[Start Text provided]

Chinese tourists visit the Mutianyu Great Wall in Beijing, China, Tuesday, Oct 8, 2024. (AP Photo/Achmad Ibrahim)
Chinese tourists visit the Mutianyu Great Wall in Beijing, China, Tuesday, Oct 8, 2024. (AP Photo/Achmad Ibrahim)

China's National Bureau of Statistics said it will conduct a nationwide sample survey from Thursday to "accurately" monitor population changes and better plan economic and social policies, as authorities struggle to boost a fall in births.
The survey, which will run until Nov. 30, comes after the bureau conducted a similar poll in 2023.
Beijing is urgently trying a variety of measures to incentivize young couples to have children after China posted a second consecutive year of population decline in 2023, Reuters reported.
Rapid aging has become a growing concern for policymakers, with China's cohort of those aged 60 and older expected to rise at least 40% to more than 400 million by 2035, equal to the populations of Britain and the United States combined.
The survey will focus on urban and rural areas to "accurately and timely monitor and reflect the development and changes in population" and help formulate "national economic and social development plans," the bureau said in a statement.
Local governments and personnel will be held accountable for any "illegal acts" during survey work, and all sectors of society must "actively support and cooperate" with the survey, it said.

[End Text provided]
[Start Raw records]

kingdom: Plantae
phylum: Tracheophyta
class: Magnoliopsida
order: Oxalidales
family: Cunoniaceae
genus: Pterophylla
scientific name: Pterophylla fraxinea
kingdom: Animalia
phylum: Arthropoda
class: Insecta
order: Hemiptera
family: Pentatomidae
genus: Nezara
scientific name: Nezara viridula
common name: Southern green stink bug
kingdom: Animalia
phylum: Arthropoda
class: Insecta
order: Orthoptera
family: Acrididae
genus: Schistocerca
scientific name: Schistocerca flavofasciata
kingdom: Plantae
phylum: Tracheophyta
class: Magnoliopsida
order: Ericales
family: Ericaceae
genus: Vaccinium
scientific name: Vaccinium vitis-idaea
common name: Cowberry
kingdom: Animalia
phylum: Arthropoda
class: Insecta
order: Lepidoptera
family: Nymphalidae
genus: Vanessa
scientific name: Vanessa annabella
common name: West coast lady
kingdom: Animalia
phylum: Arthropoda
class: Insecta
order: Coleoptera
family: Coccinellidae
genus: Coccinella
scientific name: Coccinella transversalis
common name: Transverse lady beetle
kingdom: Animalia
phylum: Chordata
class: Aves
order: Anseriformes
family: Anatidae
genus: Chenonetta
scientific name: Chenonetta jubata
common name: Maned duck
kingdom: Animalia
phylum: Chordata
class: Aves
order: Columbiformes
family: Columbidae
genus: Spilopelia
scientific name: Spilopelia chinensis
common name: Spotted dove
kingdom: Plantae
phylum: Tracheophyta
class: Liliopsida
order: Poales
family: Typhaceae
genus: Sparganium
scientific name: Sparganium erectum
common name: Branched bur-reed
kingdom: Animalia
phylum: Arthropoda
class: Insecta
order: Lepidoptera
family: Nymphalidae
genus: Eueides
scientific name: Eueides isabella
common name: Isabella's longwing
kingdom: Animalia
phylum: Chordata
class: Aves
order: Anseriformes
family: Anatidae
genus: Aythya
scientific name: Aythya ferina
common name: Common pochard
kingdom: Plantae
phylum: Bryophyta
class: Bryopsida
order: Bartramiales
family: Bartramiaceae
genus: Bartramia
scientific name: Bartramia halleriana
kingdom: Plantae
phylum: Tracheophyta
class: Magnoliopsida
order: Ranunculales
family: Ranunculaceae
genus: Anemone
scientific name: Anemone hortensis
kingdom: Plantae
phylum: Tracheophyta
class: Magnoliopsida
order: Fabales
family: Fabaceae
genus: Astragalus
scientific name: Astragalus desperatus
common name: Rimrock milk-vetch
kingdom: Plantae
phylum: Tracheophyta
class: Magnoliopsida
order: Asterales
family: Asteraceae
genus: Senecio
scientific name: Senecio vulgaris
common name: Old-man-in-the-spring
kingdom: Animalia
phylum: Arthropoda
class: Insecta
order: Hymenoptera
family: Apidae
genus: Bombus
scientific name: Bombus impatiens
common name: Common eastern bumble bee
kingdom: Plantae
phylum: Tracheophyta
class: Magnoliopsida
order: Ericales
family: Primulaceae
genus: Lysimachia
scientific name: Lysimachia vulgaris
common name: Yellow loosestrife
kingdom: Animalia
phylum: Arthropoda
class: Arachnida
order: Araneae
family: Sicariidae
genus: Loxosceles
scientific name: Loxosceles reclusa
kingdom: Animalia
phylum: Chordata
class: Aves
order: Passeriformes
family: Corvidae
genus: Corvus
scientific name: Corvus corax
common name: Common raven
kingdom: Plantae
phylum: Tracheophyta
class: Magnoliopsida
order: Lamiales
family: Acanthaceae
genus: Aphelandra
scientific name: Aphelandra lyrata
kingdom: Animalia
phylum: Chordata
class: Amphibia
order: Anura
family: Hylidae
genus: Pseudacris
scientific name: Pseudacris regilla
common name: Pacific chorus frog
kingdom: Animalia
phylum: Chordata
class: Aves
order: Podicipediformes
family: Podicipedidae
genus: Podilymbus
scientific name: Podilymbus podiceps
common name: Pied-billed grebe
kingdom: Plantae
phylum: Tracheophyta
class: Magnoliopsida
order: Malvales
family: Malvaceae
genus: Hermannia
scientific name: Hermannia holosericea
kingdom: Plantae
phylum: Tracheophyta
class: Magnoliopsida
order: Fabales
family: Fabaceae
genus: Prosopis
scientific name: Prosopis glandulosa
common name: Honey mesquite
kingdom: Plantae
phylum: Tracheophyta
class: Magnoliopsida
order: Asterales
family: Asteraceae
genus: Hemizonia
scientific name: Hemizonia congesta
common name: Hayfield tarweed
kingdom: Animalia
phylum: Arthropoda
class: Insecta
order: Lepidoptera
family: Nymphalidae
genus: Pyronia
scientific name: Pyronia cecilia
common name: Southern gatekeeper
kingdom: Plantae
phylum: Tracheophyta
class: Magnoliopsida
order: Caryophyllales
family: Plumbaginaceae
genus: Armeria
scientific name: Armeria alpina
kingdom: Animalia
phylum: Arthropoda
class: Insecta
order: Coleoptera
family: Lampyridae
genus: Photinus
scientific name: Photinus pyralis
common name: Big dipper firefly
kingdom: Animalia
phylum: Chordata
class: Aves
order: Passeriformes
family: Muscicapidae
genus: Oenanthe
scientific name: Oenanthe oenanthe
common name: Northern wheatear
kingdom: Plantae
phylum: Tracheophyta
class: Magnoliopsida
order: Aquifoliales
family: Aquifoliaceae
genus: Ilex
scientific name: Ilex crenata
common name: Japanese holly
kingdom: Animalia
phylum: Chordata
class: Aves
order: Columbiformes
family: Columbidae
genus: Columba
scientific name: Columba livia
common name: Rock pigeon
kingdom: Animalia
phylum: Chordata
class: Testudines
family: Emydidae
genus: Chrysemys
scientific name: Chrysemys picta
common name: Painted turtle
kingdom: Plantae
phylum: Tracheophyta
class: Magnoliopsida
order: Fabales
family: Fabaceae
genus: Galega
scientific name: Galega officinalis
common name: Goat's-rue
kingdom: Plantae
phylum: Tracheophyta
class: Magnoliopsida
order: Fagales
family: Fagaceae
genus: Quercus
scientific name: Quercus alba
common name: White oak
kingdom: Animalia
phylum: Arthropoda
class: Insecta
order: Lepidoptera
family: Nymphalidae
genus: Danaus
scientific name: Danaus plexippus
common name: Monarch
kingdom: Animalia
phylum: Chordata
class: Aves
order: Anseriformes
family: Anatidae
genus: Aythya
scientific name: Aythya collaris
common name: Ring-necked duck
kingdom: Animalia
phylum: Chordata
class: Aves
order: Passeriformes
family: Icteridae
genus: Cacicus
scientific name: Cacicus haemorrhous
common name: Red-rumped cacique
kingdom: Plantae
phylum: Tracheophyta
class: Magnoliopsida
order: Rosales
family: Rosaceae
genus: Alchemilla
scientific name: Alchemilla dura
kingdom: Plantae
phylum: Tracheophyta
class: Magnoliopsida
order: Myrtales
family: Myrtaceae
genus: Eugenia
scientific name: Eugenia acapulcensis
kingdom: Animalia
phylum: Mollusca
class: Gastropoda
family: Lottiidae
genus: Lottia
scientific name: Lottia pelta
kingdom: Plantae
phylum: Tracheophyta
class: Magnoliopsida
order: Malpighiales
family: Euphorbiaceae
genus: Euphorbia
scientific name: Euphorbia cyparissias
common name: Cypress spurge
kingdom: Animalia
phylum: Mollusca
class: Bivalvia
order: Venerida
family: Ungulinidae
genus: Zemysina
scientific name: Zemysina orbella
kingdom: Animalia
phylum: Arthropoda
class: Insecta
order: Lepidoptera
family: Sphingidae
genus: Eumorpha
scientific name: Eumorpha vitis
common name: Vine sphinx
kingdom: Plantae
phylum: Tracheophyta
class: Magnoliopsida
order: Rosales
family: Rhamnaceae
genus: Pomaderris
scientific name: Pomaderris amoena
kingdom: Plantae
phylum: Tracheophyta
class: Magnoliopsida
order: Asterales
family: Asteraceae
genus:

[End Raw records]

» **The request**
Extend the news report on China's nationwide population survey, beginning right after its final sentence.

» **Reply**
Population development has often been linked to the strength and "rejuvenation" of China in state media, amid the declining birth rate and widespread concerns by citizens on the difficulties of raising children.
Chinese health officials said in September that they would focus more efforts on advocating marriage and childbirth at appropriate ages and called for shared parenting responsibilities to guide young people towards "positive perspectives on marriage, childbirth and family.”
Many young Chinese are opting to remain childless due to high childcare costs, an unwillingness to marry, or put their careers on hold in a traditional society where women are still seen as the main care-givers and where gender discrimination remains rife.
The number of marriages in the first half of this year fell to its lowest level since 2013, official data showed.
China last conducted its once-in-a-decade census of the entire population in November 2020, which showed the population grew at the slowest pace since the first modern survey in the 1950s.